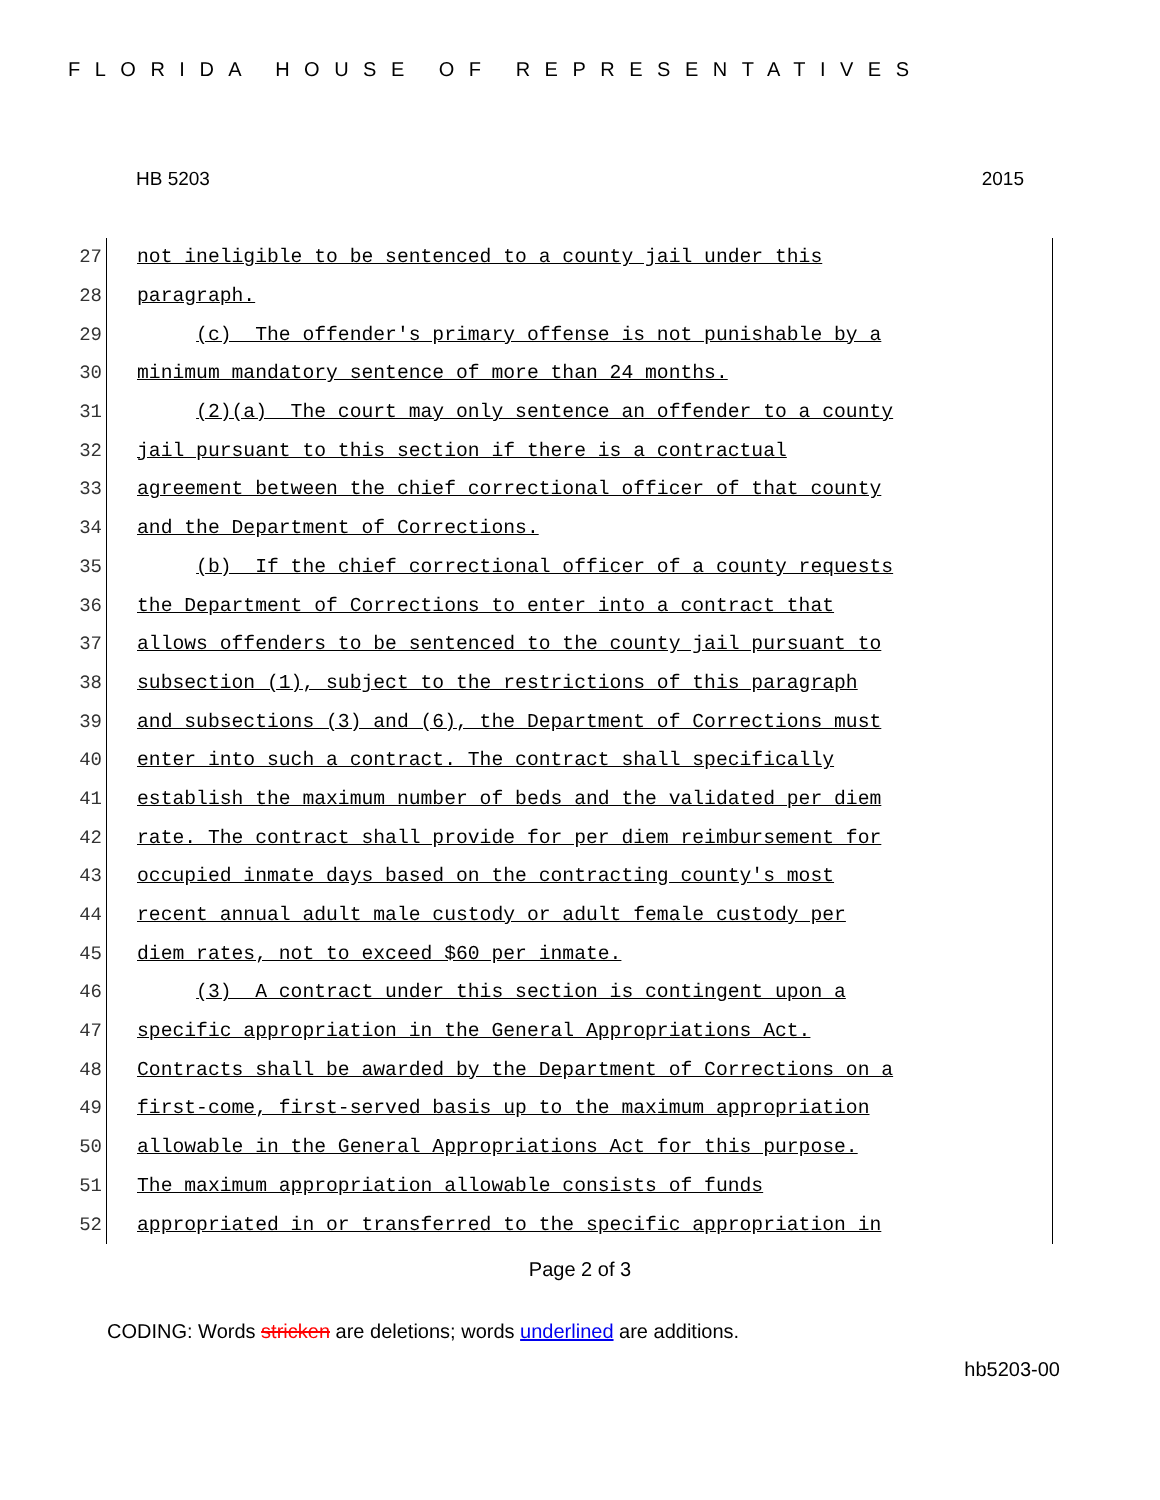FLORIDA HOUSE OF REPRESENTATIVES
HB 5203 2015
27
not ineligible to be sentenced to a county jail under this
28
paragraph.
29
(c) The offender's primary offense is not punishable by a
30
minimum mandatory sentence of more than 24 months.
31
(2)(a) The court may only sentence an offender to a county
32
jail pursuant to this section if there is a contractual
33
agreement between the chief correctional officer of that county
34
and the Department of Corrections.
35
(b) If the chief correctional officer of a county requests
36
the Department of Corrections to enter into a contract that
37
allows offenders to be sentenced to the county jail pursuant to
38
subsection (1), subject to the restrictions of this paragraph
39
and subsections (3) and (6), the Department of Corrections must
40
enter into such a contract. The contract shall specifically
41
establish the maximum number of beds and the validated per diem
42
rate. The contract shall provide for per diem reimbursement for
43
occupied inmate days based on the contracting county's most
44
recent annual adult male custody or adult female custody per
45
diem rates, not to exceed $60 per inmate.
46
(3) A contract under this section is contingent upon a
47
specific appropriation in the General Appropriations Act.
48
Contracts shall be awarded by the Department of Corrections on a
49
first-come, first-served basis up to the maximum appropriation
50
allowable in the General Appropriations Act for this purpose.
51
The maximum appropriation allowable consists of funds
52
appropriated in or transferred to the specific appropriation in
Page 2 of 3
CODING: Words stricken are deletions; words underlined are additions.
hb5203-00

════

* [Task goal]: Gather each line in these records that contains the string "Corrections".

* [Task result]:
and the Department of Corrections.
the Department of Corrections to enter into a contract that
and subsections (3) and (6), the Department of Corrections must
Contracts shall be awarded by the Department of Corrections on a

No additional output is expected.